Theresa May pleads with Cabinet to back her Brexit deal 'in the national interest'
3 min read
Theresa May has urged the Cabinet to back her Brexit deal "in the national interest" ahead of a make-or-break meeting this afternoon.
Speaking publicly for the first time since EU and UK officials agreed a deal, Mrs May challenged her top ministers to sign off on the agreement when they meet at 2pm today.
"The Cabinet will meet this afternoon to consider the draft agreement the negotiating deals have reached in Brussels and the Cabinet will decide on the next steps in the national interest," she told MPs at Prime Minister's Questions.
"We will take back control of our borders, our laws and our money, leave the Commons Fisheries Policy and the Common Agricultural Policy while protecting jobs, security and the integrity of our United Kingdom."
The Prime Minister meanwhile vowed to "come back to the House to update it on the outcome" of the crunch Cabinet meeting.
But her call for unity came as her own backbenchers and the DUP - who Mrs May relies on for a Commons majority - lashed out at the 500-page plan.

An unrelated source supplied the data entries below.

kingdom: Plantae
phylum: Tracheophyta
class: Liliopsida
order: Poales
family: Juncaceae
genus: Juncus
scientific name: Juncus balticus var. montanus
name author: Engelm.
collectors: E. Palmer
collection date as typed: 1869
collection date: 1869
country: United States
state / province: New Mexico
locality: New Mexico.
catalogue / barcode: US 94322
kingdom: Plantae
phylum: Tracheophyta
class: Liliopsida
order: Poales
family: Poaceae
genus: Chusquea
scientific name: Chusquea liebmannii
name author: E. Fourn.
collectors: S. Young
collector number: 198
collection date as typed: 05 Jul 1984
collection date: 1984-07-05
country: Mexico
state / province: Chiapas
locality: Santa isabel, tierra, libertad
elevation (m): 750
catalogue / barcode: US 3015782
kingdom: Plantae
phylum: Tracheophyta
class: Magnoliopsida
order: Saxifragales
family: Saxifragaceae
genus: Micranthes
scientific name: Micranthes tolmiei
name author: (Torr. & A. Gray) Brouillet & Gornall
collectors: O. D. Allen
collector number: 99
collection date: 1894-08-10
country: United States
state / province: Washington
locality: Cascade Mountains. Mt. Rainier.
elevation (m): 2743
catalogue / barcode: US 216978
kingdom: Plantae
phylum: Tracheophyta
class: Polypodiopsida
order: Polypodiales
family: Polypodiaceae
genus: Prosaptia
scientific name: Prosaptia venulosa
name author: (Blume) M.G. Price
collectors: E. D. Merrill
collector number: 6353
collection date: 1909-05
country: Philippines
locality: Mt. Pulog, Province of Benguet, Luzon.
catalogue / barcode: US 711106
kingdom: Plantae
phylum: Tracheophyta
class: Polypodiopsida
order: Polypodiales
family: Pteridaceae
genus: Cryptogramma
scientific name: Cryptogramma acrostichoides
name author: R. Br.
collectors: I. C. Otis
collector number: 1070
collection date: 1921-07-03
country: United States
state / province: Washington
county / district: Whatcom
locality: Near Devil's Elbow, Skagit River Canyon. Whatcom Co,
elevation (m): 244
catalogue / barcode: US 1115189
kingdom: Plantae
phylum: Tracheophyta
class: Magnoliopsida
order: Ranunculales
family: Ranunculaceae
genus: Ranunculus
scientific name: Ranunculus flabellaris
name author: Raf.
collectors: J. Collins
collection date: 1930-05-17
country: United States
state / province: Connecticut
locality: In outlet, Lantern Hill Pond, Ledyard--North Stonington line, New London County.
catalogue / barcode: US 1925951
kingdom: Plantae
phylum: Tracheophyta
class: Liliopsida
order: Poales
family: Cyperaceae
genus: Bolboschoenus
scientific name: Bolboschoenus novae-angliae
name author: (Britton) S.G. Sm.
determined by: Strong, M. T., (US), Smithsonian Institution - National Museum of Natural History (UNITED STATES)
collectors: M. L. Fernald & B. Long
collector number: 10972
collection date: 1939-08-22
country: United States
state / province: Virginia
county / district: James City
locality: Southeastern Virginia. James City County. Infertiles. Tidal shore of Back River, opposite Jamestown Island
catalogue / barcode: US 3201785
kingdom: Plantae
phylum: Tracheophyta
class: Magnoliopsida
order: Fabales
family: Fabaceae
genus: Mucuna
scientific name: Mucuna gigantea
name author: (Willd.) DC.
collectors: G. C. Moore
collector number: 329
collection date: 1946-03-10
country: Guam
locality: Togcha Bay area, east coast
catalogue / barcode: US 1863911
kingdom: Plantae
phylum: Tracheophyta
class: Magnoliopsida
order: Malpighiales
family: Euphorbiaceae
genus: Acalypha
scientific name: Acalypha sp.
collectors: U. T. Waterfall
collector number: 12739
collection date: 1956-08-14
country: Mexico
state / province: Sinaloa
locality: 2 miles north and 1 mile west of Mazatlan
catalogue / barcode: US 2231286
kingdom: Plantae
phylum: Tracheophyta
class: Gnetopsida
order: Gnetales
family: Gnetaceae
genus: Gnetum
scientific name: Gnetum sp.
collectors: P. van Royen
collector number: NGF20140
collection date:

Top Conservative Brexiteer Peter Bone warned the embattled Mrs May: "If the media reports about the EU agreement are in any way accurate, you are not delivering the Brexit people voted for.
"And today you will lose the support of many Conservative MPs and millions of voters across the country."
The Prime Minister last night summoned her senior ministers to Downing Street to view the 500-page divorce deal in a secure room ahead of the full Number 10 summit this afternoon.
Today rumours swirled in Westminster that International Development Secretary Penny Mordaunt and the Work and Pensions Secretary, Esther McVey, were among those with doubts about the deal.
Labour leader Jeremy Corbyn confronted Mrs May over the turmoil today, saying: “After two years of bungled negotiations, from what we know the Government’s deal is a failure in its own terms.
“It doesn’t deliver a Brexit for the whole country… It breaches the Prime Minister’s own red lines.
“It doesn’t deliver a strong economic deal that support jobs and industry. And we know they haven’t prepared seriously for no deal.”
The Opposition has indicated in recent weeks that it will not back the Government’s deal, although some Labour backbenchers MPs have suggested they could defy the leadership over the issue and support Mrs May in a Commons vote.
Elsewhere Ireland's Prime Minister Leo Varadkar said there was now the "possibility or probability" that an emergency EU summit would be called for 25 November for the two sides to sign off on the UK’s final Brexit offer.
It will then go before Parliament, giving MPs the power to rubber-stamp or reject the plan.